DATASET CONTENT:
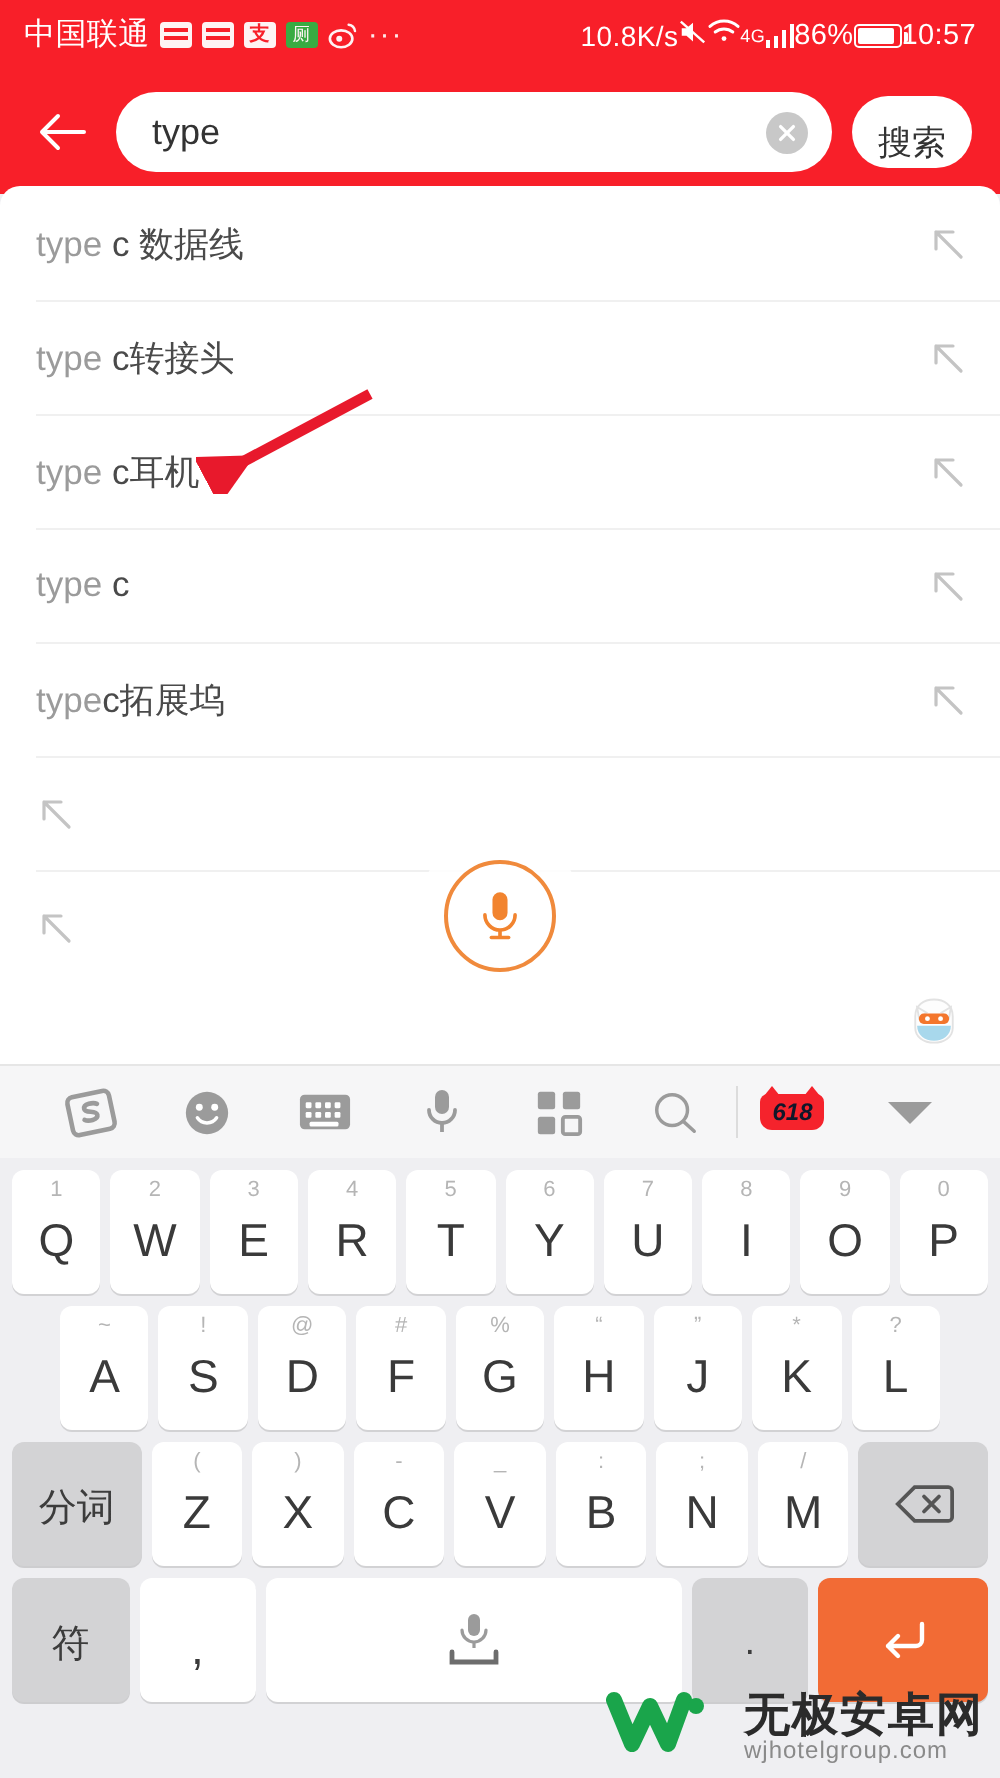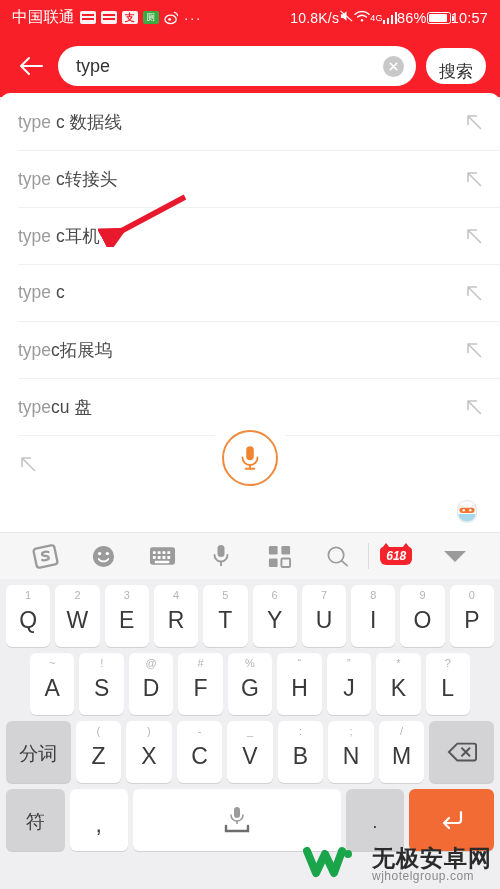--- a/index.html
+++ b/index.html
@@ -115,21 +115,21 @@
   .kb { background: #efeff2; padding-top: 0; }
   .kb-toolbar {
     height: 46px; display: flex; align-items: center;
     padding: 0 16px; background: #f6f6f7;
   }
   .kb-tool { flex: 1; display:flex; align-items:center; justify-content:center; height: 100%; position: relative; }
   .kb-tool.divider::after {
     content:""; position:absolute; right:-2px; top: 10px; bottom: 10px; width:1px; background:#dcdcdc;
   }
   .badge-618 {
-    background:#f5232c; color:#ffffff; border-radius:4px 4px 6px 6px;
+    background:#f5232c; color:#0f172a; border-radius:4px 4px 6px 6px;
     font-size: 12px; font-style: italic; font-weight: bold;
     padding: 2px 6px; position: relative; line-height: 14px;
   }
   .badge-618::before, .badge-618::after {
     content:""; position:absolute; top:-4px; width:0; height:0;
     border-left:4px solid transparent; border-right:4px solid transparent;
     border-bottom:5px solid #f5232c;
   }
   .badge-618::before { left: 2px; }
   .badge-618::after { right: 2px; }
@@ -278,21 +278,20 @@
     <div class="sugg-row">
       <span class="sugg-text"><span>type</span><b>c拓展坞</b></span>
       <span class="goto-icon">
         <svg width="20" height="20" viewBox="0 0 20 20">
             <path d="M16.5 16.5L4 4M4 4v8.5M4 4h8.5" fill="none" stroke="#c4c4c4" stroke-width="1.6" stroke-linecap="round" stroke-linejoin="round"></path>
           </svg>
       </span>
     </div>
 
     <div class="sugg-row">
-      <span class="sugg-text"><span>type</span><b>cu 盘</b></span>
       <span class="goto-icon">
         <svg width="20" height="20" viewBox="0 0 20 20">
             <path d="M16.5 16.5L4 4M4 4v8.5M4 4h8.5" fill="none" stroke="#c4c4c4" stroke-width="1.6" stroke-linecap="round" stroke-linejoin="round"></path>
           </svg>
       </span>
     </div>
 
     <div class="sugg-row">
       <span class="goto-icon">
         <svg width="20" height="20" viewBox="0 0 20 20">

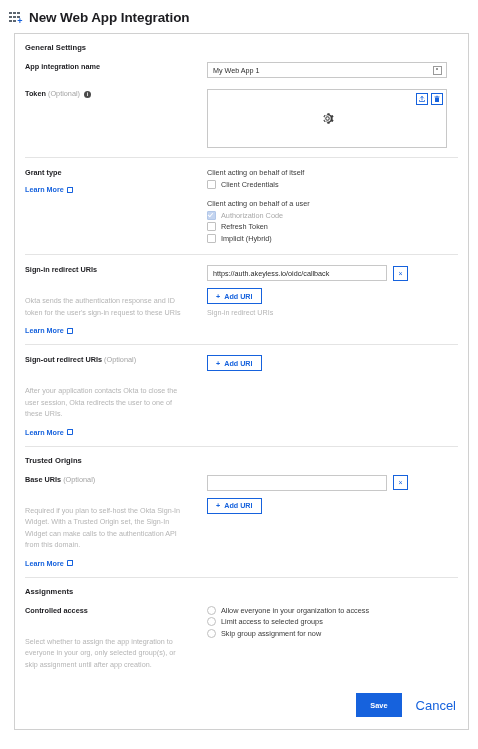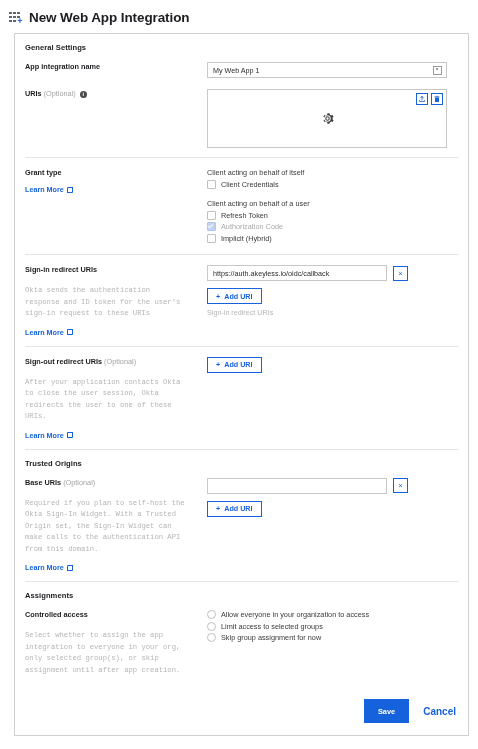--- a/index.html
+++ b/index.html
@@ -101,23 +101,22 @@
     color: #1d1d21;
   }
   .label .optional {
     font-weight: normal;
     color: #a4a4a4;
   }
   .help-text {
     font-size: 7.2px;
     color: #b5b5b5;
     line-height: 11.5px;
-    margin-top: 11px;
+    margin-top: 21px;
     max-width: 160px;
-    font-family: Liberation Mono, monospace;
   }
   .learn-more {
     display: inline-flex;
     align-items: center;
     gap: 3px;
     font-size: 7.2px;
     font-weight: bold;
     color: #1662dd;
     margin-top: 8px;
     cursor: pointer;
@@ -350,22 +349,22 @@
     font-weight: bold;
     height: 24px;
     padding: 0 13px;
     cursor: pointer;
     font-family: "Liberation Sans", sans-serif;
   }
   .btn-cancel {
     background: transparent;
     border: 0;
     color: #1662dd;
-    font-size: 10px;
-    font-weight: bold;
+    font-size: 13px;
+    font-weight: normal;
     cursor: pointer;
     padding: 0;
     font-family: "Liberation Sans", sans-serif;
   }
 </style>
 </head>
 <body>
 
 <div class="page-title-row">
   <span class="title-icon">
@@ -394,21 +393,21 @@
       <div class="input-wrap">
         <input class="text-input" type="text" value="My Web App 1" style="">
         <span class="input-trailing-icon"></span>
       </div>
     </div>
   </div>
 
   <div class="row" style="padding-top:2px;">
     <div class="left">
       <div class="label">
-        <span>URIs</span>
+        <span>Token</span>
         <span class="optional">(Optional)</span>
         <span class="info-icon">i</span>
       </div>
     </div>
     <div class="right">
       <div class="logo-box">
         <div class="logo-actions">
           <button class="icon-btn">
             <svg class="" width="8" height="8" viewBox="0 0 16 16" fill="none" stroke="#1662dd" stroke-width="1.6">
               <path d="M8 10V3M8 3L5 6M8 3l3 3" stroke-linecap="round" stroke-linejoin="round"></path>
@@ -442,27 +441,27 @@
       </a>
     </div>
     <div class="right">
       <div class="group-label">Client acting on behalf of itself</div>
       <div class="opt">
         <span class="cb"></span>
         <span class="opt-label">Client Credentials</span>
       </div>
       <div class="group-gap"></div>
       <div class="group-label">Client acting on behalf of a user</div>
+      <div class="opt disabled">
+        <span class="cb checked"></span>
+        <span class="opt-label">Authorization Code</span>
+      </div>
       <div class="opt">
         <span class="cb"></span>
         <span class="opt-label">Refresh Token</span>
-      </div>
-      <div class="opt disabled">
-        <span class="cb checked"></span>
-        <span class="opt-label">Authorization Code</span>
       </div>
       <div class="opt">
         <span class="cb"></span>
         <span class="opt-label">Implicit (Hybrid)</span>
       </div>
     </div>
   </div>
 
   <hr class="divider">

WORK ORDER: Wherever the string "relative" is found in the entries, copy the line it sits in.

YOUR SOLUTION:
   .kb-tool { flex: 1; display:flex; align-items:center; justify-content:center; height: 100%; position: relative; }
     padding: 2px 6px; position: relative; line-height: 14px;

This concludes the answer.